The Banger Sisters (2002)
A pleasant but formulaic chick flick, which ironically condemns a character for revisionism and tidying up her past even as it ducks a ton of issues. Suzette (Goldie Hawn) and Vinnie (Susan Sarandon) were semi-famous in the late 60s and early 70s as groupies, collecting polaroids of 'rock cocks' and dubbed by Frank Zappa 'the Banger Sisters'; thirty years on, Suzette is still in the lifestyle, with breast implants, but gets fired from her job at what is now whiskyagogo.com and heads for Phoenix to hit up her old friend for a loan, picking up neurotic failed screenwriter Harry Plumber (Geoffrey Rush, still channeling some of Vincent Price) who is going back to his home town supposedly to shoot his father. Vinnie, it predictably turns out, has obliterated all trace of her wild history and only dresses in beige, living in a palatial spread with her lawyer husband (Robin Thomas) and two variously twisted teenage daughters. At first horrified to have Suzette back in her life, Vinnie eventually self-administers a crop haircut and gets back into snakeskin pants to go clubbing and lets slip some of her past to her family. 'How did Mom get to know so much about Van Morrison?' asks one of her daughters asks after Vinnie has explained what Suzette's Lizard King tattoo means. Of course, this reunion is benficial for everyone: Vinnie's elder daughter (Erika Christensen), who feels pressure to overachieve and has had a bad drugs experience at her prom, delivers a cheeralong valedictorian speech about not losing your true self, while Harry is jollied through sex and understanding out of a suicide attempt.

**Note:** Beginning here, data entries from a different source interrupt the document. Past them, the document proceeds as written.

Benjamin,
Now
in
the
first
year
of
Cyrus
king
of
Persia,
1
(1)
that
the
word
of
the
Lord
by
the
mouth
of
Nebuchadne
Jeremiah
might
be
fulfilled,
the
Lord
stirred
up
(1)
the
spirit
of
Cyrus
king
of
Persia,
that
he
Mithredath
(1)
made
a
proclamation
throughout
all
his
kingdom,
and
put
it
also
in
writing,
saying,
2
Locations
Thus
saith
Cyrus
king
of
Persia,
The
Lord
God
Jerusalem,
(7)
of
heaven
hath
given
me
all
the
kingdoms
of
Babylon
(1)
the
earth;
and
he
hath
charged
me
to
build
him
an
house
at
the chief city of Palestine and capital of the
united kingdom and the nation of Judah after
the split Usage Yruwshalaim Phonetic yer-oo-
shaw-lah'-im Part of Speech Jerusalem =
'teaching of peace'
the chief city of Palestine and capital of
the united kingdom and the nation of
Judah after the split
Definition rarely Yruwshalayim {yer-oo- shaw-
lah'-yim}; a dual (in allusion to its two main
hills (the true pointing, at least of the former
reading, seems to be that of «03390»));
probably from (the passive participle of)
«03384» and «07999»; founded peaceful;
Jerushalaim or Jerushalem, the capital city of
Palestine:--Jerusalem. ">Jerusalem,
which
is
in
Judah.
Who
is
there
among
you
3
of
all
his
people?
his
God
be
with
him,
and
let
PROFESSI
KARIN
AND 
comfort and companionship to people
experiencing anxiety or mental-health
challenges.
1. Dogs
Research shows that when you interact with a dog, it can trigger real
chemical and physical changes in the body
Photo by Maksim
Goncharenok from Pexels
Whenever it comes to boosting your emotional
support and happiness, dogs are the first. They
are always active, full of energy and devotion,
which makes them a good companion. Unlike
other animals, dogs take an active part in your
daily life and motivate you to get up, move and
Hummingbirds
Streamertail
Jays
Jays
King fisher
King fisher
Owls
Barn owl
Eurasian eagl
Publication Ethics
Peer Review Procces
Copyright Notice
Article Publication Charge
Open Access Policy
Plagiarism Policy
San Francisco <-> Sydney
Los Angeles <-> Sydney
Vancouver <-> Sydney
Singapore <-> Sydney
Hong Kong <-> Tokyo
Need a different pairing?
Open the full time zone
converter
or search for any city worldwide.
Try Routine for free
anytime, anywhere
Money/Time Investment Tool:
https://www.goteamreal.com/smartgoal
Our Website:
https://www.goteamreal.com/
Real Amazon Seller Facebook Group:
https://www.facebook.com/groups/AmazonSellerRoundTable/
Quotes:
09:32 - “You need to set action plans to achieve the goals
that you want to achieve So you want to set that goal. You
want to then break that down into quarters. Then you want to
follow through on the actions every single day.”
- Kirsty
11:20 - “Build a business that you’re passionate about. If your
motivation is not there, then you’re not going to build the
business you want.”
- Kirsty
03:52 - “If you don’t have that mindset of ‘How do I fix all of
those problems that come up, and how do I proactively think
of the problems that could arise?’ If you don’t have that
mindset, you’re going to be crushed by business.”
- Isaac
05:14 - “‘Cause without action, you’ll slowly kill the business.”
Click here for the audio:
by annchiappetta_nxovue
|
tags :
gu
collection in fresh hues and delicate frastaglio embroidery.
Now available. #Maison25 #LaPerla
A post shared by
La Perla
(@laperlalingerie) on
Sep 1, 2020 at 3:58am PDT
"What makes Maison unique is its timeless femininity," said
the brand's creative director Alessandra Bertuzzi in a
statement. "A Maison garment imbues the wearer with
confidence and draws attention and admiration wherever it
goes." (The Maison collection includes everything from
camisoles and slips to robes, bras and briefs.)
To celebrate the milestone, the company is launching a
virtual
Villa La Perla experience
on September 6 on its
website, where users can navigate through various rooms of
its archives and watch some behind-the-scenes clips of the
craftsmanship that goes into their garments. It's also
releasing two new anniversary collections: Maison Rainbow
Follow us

It's only possible to get away with this by downplaying some of the nastier things about the Almost Famous lifestyle (which featured Goldie's daughter as a proto-Banger Sister, remember). In a dark moment, the women admit that none of their famous brief lovers really cared about them (though they are sentimental about the safely-dead Jim Morrison), but there's no sense that these girls ever experienced the big downers of being a groupie. It's suggested at the beginning that Suzette is an alcoholic, but that goes away and there's no explicit mention of any drug involvement beyond Suzette's skills at getting Vinnie's daughter through a bad trip.

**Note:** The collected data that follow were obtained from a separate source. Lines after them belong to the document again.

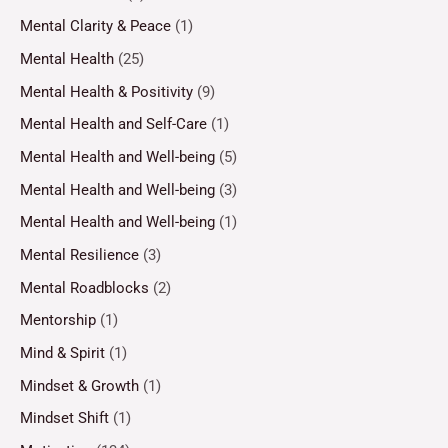
Mental Clarity & Peace
(1)
Mental Health
(25)
Mental Health & Positivity
(9)
Mental Health and Self-Care
(1)
Mental Health and Well-being
(5)
Mental Health and Well-being
(3)
Mental Health and Well-being
(1)
Mental Resilience
(3)
Mental Roadblocks
(2)
Mentorship
(1)
Mind & Spirit
(1)
Mindset & Growth
(1)
Mindset Shift
(1)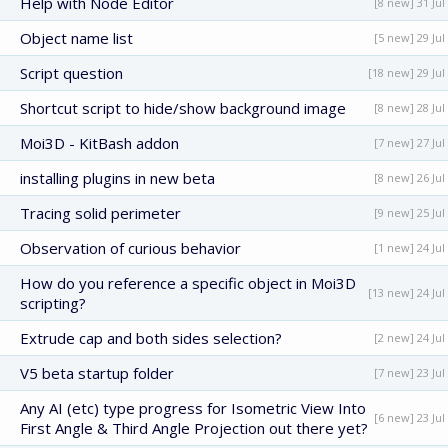
Help with Node Editor
[8 new] 31 Jul
Object name list
[5 new] 29 Jul
Script question
[18 new] 29 Jul
Shortcut script to hide/show background image
[8 new] 28 Jul
Moi3D - KitBash addon
[7 new] 27 Jul
installing plugins in new beta
[8 new] 26 Jul
Tracing solid perimeter
[9 new] 25 Jul
Observation of curious behavior
[1 new] 24 Jul
How do you reference a specific object in Moi3D
[13 new] 24 Jul
scripting?
Extrude cap and both sides selection?
[2 new] 24 Jul
V5 beta startup folder
[7 new] 23 Jul
Any AI (etc) type progress for Isometric View Into
[6 new] 23 Jul
First Angle & Third Angle Projection out there yet?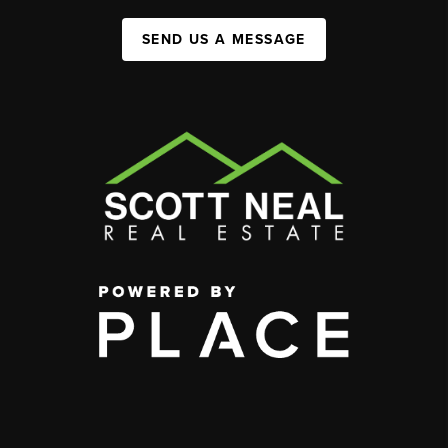
SEND US A MESSAGE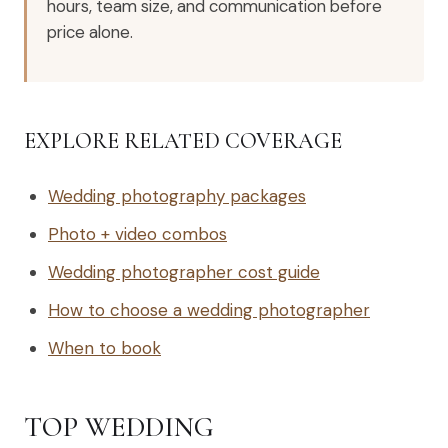
hours, team size, and communication before
price alone.
EXPLORE RELATED COVERAGE
Wedding photography packages
Photo + video combos
Wedding photographer cost guide
How to choose a wedding photographer
When to book
TOP WEDDING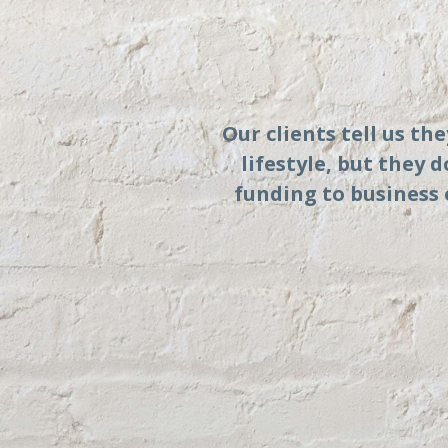
Our clients tell us th
lifestyle, but they 
funding to business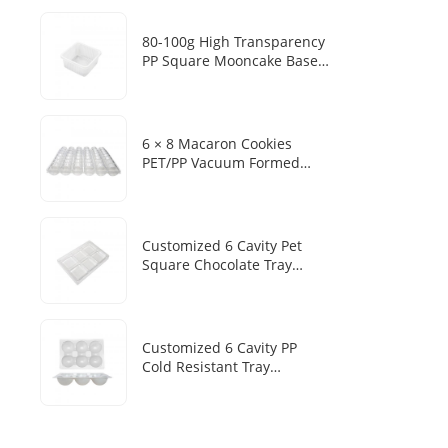
Mousse Cake Baking Blister
Box
80-100g High Transparency
PP Square Mooncake Base
Disposable Food Vacuum
Tray
6 × 8 Macaron Cookies
PET/PP Vacuum Formed
Disposable Baking Tray
Customized Packaging Box
Customized 6 Cavity Pet
Square Chocolate Tray
Disposable Chocolate Boxes
With Plastic Trays
Customized 6 Cavity PP
Cold Resistant Tray
Disposable Frozen Mochi
Sesame Dumpling Heat
Sealed Packaging Tray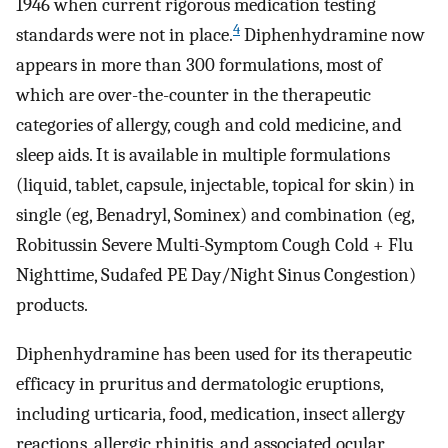
1946 when current rigorous medication testing
4
standards were not in place.
Diphenhydramine now
appears in more than 300 formulations, most of
which are over-the-counter in the therapeutic
categories of allergy, cough and cold medicine, and
sleep aids. It is available in multiple formulations
(liquid, tablet, capsule, injectable, topical for skin) in
single (eg, Benadryl, Sominex) and combination (eg,
Robitussin Severe Multi-Symptom Cough Cold + Flu
Nighttime, Sudafed PE Day/Night Sinus Congestion)
products.
Diphenhydramine has been used for its therapeutic
efficacy in pruritus and dermatologic eruptions,
including urticaria, food, medication, insect allergy
reactions, allergic rhinitis, and associated ocular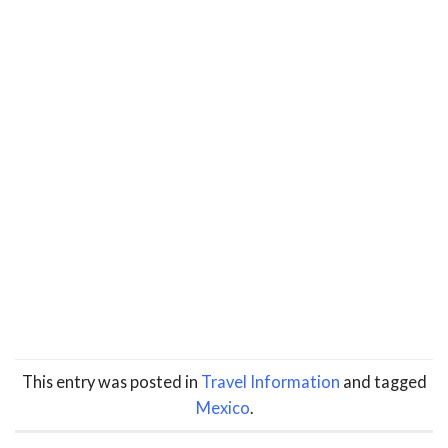
This entry was posted in
Travel Information
and tagged
Mexico
.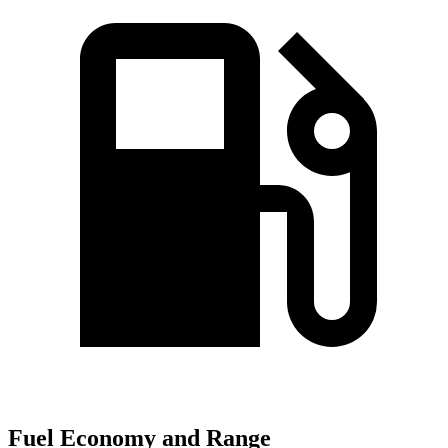
Fuel Economy and Range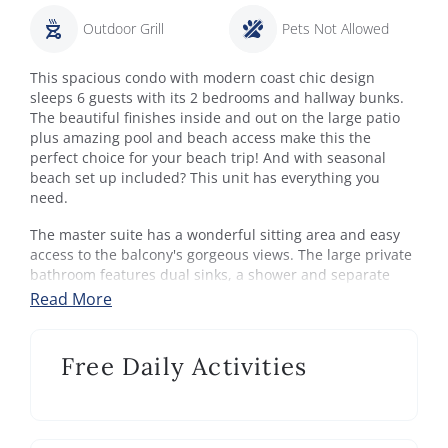
Outdoor Grill
Pets Not Allowed
This spacious condo with modern coast chic design
sleeps 6 guests with its 2 bedrooms and hallway bunks.
The beautiful finishes inside and out on the large patio
plus amazing pool and beach access make this the
perfect choice for your beach trip! And with seasonal
beach set up included? This unit has everything you
need.
The master suite has a wonderful sitting area and easy
access to the balcony's gorgeous views. The large private
bathroom features dual sinks, a shower and separate
soaking tub. The guest bedroom has a queen bed and a
Read More
private entrance to the shared hallway bathroom (with
extra large shower). Updates are everywhere you turn
and the thoughtfulness and attention to detail shows.
Free Daily Activities
Dunes Of Seagrove:
Enjoy the perfect 30A vacation at this luxury Gulf-front
condominium resort in beautiful Seagrove Beach. Work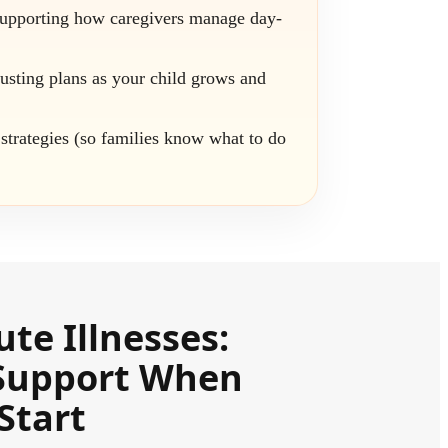
supporting how caregivers manage day-
usting plans as your child grows and
strategies (so families know what to do
ute Illnesses:
Support When
Start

The leads are perfectly cast: Sarandon essentially does her Rocky Horror
uptight-to-unhinged act and Hawn takes what may be her last shot at
being a giggly flower child (there's a lot of foulmouth dialogue, but
it's all inoffensive). Rush, a throwback to the ultra-neurotic male
leads unbent by a romp with a kooky slut in Sweet Charity and The Owl
and the Pussycat, overdoes it, but there's interesting, crazed work
from Eva Amurri (Sarandon's real daughter) as the near-demented younger
sister with a rattle in her throat and a tendency to crack up at the
least setback. Written and directed by Bob Dolman.